We are seeking a senior Technical Program Manager to lead complex, multi workstream data platform initiatives using Databricks and modern ETL/ELT patterns. The TPM will drive strategy, delivery, and governance across data engineering, analytics, and platform modernization efforts-managing roadmaps, budgets, risks, and stakeholder communication while enabling high-performing teams to deliver business value at scale.
Program Leadership & Strategy
- Own end to end program strategy, roadmap, and execution for Databricks centric data platform initiatives.
- Translate business outcomes into measurable OKRs/KPIs and delivery milestones.
- Orchestrate cross functional delivery across data engineering, platform, DevOps, QA, and security teams.
- Establish delivery governance (RAID, change control, dependencies, risk burndown) and ensure on time, on budget delivery.
- Drive Agile at scale (Scrum/Kanban/SAFe), sprint health, throughput, and release management.
- Define and enforce SLAs/SLOs for data pipelines, batch/streaming jobs, and analytics products.
Technical Program Ownership (Databricks/ETL)
- Guide solution direction for Databricks (Apache Spark, Delta Lake, Unity Catalog), ETL/ELT flows, and data warehousing.
- Oversee modernization/migration programs (onprem to cloud), cost optimization (cluster policies, job scheduling), and performance tuning.
- Ensure robust CI/CD for data pipelines, IaC for platform components, and environment parity across Dev/Test/Prod.
Data Architecture & Governance
- Partner with architects on data models, lakehouse patterns, CDC, and medallion architecture.
- Implement data quality, lineage, cataloging, and access controls (e.g., Unity Catalog, row/column-level security).
- Ensure compliance with data privacy and regulatory requirements (e.g., PII/GDPR as applicable).
Stakeholder & Customer Management
- Engage senior business stakeholders, product owners, and client leadership; manage expectations and executive reporting.
- Convert ambiguous requirements into clear program epics with acceptance criteria and success measures.

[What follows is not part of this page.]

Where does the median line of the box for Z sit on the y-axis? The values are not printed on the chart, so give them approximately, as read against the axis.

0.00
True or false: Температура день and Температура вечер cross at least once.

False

- Lead partner/vendor engagements, SOWs, and third party delivery alignment.
- Build and mentor high-performing teams (engineering managers, data engineers, analysts, QA).
- Lead hiring, capacity planning, performance management, and career development.

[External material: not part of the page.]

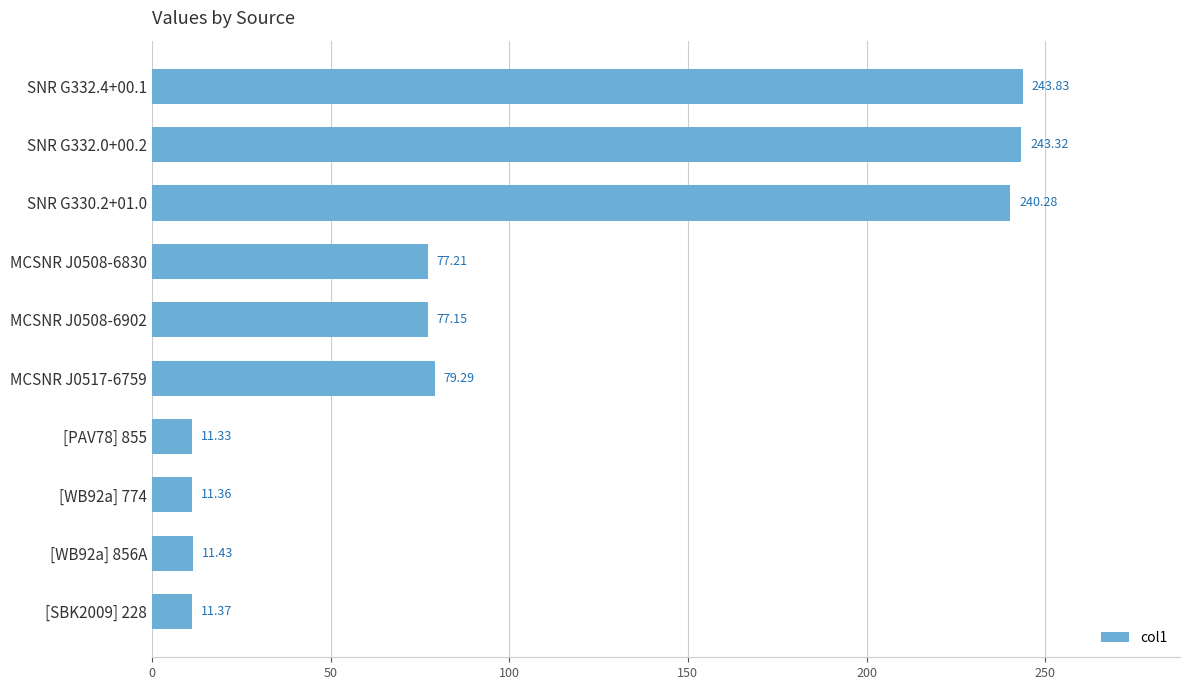

What is the difference between the maximum and minimum values?

232.5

- Promote engineering excellence, documentation discipline, and a culture of continuous improvement.
- Own program budgets, resource plans, and cost controls (cloud/Databricks spend).
- Track and report financials: forecasts, burn rates, and variance analysis.

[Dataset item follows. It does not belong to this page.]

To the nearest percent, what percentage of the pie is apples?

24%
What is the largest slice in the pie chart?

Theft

- Support proposals, estimations, and SOW renewals/extensions.
- Enterprise-scale program ownership, governance, RAID management, executive communication.
- Strong backlog management, prioritization, and stakeholder alignment.
- Proven delivery of multi workstream, multi vendor programs.
Databricks & Data Engineering
- Databricks (Spark, Delta Lake, Unity Catalog, Job clusters), performance tuning & cost governance.
- ETL/ELT using Azure Data Factory / Synapse Pipelines / dbt / Airflow / Informatica (any strong combo).
- Strong SQL & practical Python for data workflows; CI/CD (Azure DevOps/GitHub Actions/Jenkins).
- Data warehousing/lakehouse patterns; batch & streaming (e.g., Structured Streaming).
- Azure (preferred), AWS, or GCP-including storage, compute, IAM, networking basics, and monitoring.
Data Governance & Quality
- Data cataloging/lineage, DQ frameworks, access control, secrets management, auditability.
Leadership & Communication
- Team leadership (15 40 members), mentorship, and conflict resolution.
- Clear, concise communication with senior business and technical audiences.
- Certifications: PMP/Prince2, SAFe/CSM, Databricks Data Engineer Professional, Azure/AWS cloud certs.
- Tools: Terraform/Bicep, Datadog/CloudWatch/Log Analytics, Great Expectations, Monte Carlo, Collibra/Purview.
- Domain exposure: Media/Entertainment, Telecom, BFSI, or Retail/E commerce.
- Bachelor's or Master's in Computer Science, Engineering, Information Systems, or related field (or equivalent experience).